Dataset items
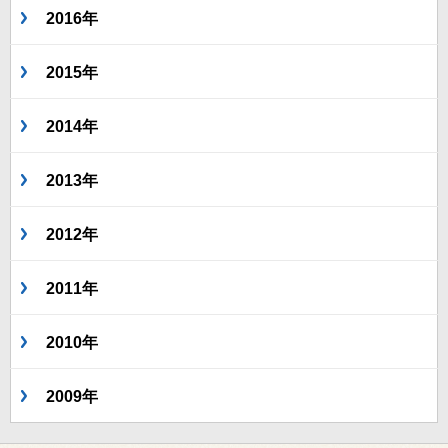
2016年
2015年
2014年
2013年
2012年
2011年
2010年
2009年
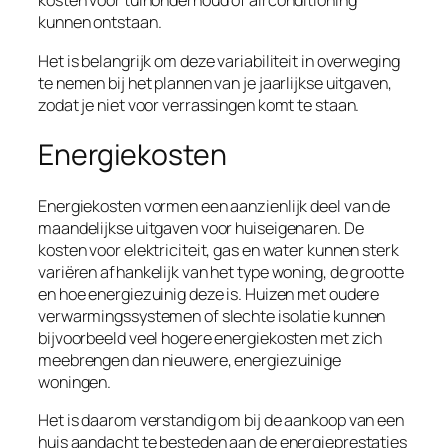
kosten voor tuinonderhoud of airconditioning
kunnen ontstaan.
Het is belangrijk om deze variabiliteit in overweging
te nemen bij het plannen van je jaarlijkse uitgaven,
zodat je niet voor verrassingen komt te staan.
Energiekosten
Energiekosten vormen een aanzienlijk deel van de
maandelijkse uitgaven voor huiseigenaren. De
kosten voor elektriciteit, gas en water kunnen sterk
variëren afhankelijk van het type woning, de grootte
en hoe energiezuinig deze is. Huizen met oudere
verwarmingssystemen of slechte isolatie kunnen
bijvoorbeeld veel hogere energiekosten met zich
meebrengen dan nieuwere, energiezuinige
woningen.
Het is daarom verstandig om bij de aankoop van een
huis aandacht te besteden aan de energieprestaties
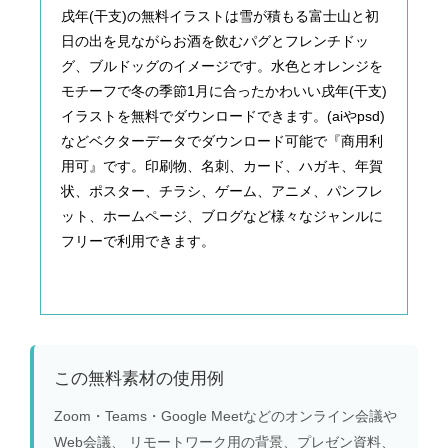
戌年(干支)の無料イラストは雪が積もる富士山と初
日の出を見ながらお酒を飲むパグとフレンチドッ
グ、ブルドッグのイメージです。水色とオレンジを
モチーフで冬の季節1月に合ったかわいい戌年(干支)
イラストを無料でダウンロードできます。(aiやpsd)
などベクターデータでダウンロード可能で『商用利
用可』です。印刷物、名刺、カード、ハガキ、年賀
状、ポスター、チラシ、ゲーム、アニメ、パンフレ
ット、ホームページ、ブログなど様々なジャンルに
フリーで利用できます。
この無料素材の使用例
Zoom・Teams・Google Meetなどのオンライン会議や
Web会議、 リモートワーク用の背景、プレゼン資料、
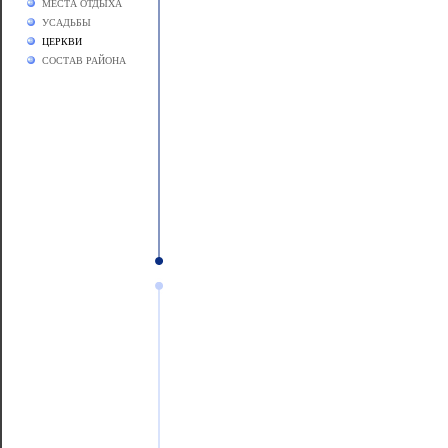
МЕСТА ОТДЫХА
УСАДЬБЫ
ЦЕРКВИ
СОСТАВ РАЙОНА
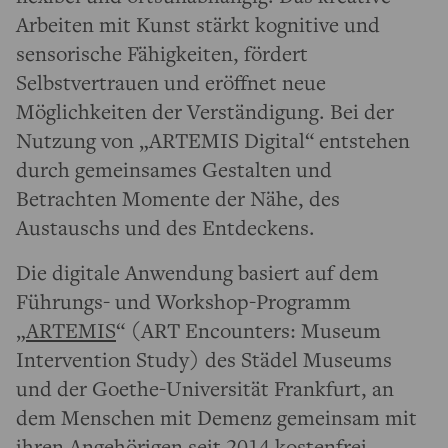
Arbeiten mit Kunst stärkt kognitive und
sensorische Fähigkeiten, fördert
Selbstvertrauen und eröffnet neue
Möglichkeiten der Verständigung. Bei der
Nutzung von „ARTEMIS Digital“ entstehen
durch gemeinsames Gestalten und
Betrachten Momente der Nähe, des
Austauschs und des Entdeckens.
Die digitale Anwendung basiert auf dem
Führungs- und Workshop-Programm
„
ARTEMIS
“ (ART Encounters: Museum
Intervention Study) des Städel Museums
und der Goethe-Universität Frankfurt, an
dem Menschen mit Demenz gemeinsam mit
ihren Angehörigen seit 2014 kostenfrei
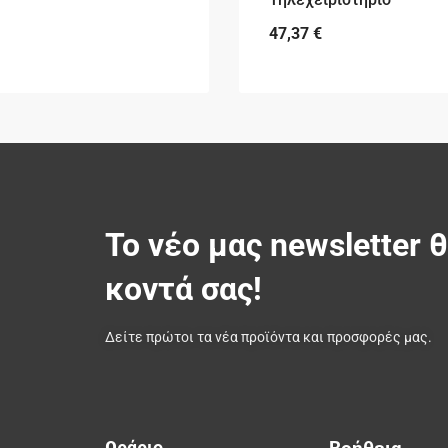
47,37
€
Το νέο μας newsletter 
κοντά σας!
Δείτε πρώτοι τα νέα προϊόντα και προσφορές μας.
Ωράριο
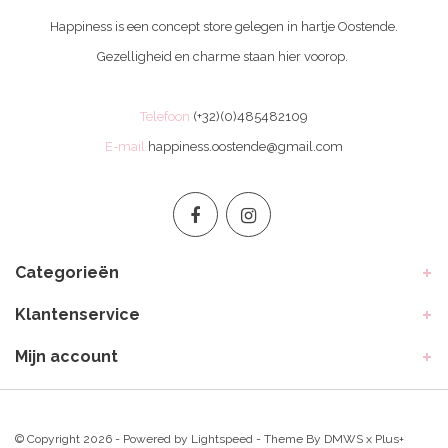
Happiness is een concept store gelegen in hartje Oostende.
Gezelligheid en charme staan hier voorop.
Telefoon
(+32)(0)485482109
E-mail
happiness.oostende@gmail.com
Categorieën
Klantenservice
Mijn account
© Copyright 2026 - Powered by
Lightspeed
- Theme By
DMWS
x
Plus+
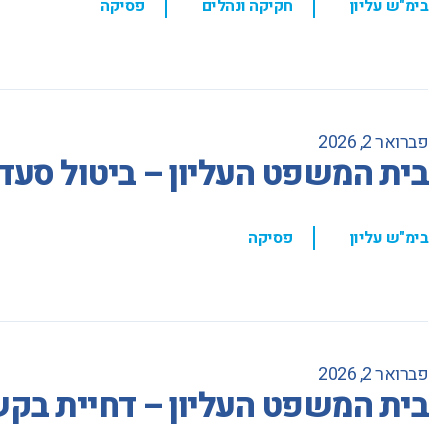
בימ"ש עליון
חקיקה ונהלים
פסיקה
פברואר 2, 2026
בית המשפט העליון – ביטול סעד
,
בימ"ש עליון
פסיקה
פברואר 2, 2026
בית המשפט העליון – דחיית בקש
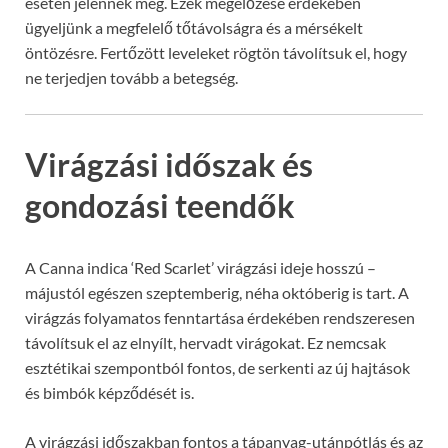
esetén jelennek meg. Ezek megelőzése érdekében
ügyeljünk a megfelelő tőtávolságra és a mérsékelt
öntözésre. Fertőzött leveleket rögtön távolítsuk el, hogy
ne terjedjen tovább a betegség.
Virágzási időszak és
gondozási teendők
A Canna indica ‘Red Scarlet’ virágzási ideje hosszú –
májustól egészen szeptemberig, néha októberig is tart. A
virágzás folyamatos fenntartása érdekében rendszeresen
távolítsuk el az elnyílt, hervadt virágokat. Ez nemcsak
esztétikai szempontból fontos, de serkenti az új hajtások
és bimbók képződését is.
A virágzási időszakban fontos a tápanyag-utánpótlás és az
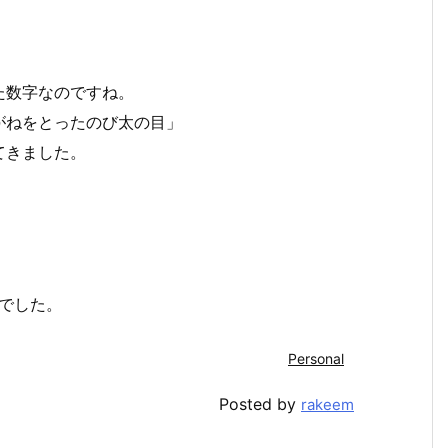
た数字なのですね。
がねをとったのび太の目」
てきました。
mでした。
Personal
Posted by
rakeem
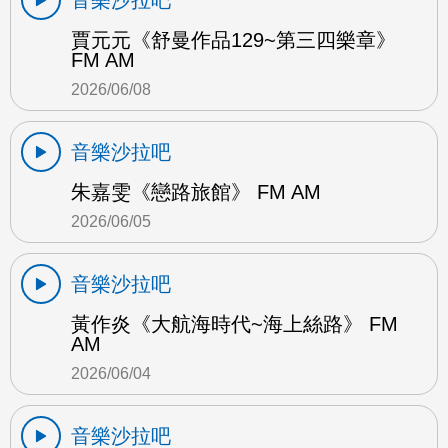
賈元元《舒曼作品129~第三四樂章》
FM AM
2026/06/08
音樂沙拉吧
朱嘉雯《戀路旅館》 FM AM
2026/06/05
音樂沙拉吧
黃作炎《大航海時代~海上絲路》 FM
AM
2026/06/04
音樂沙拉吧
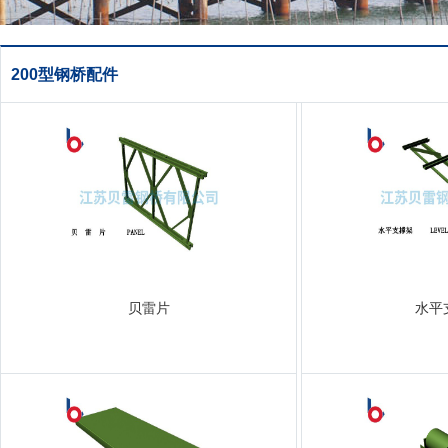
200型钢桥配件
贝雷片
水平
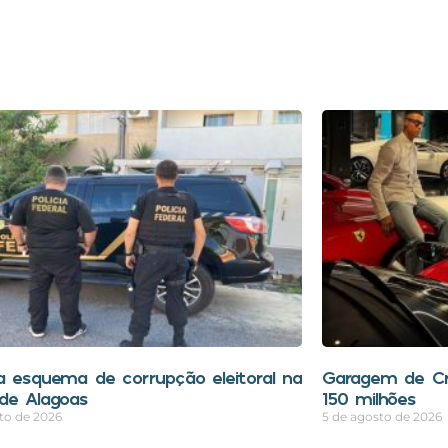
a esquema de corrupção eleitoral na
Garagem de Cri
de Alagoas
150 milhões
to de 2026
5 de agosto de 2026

◆ **Exercise aim**: How many lines in the items above contain the string "המשפט"? Case counts, and reply with the number only.

◆ **Answer below**: 2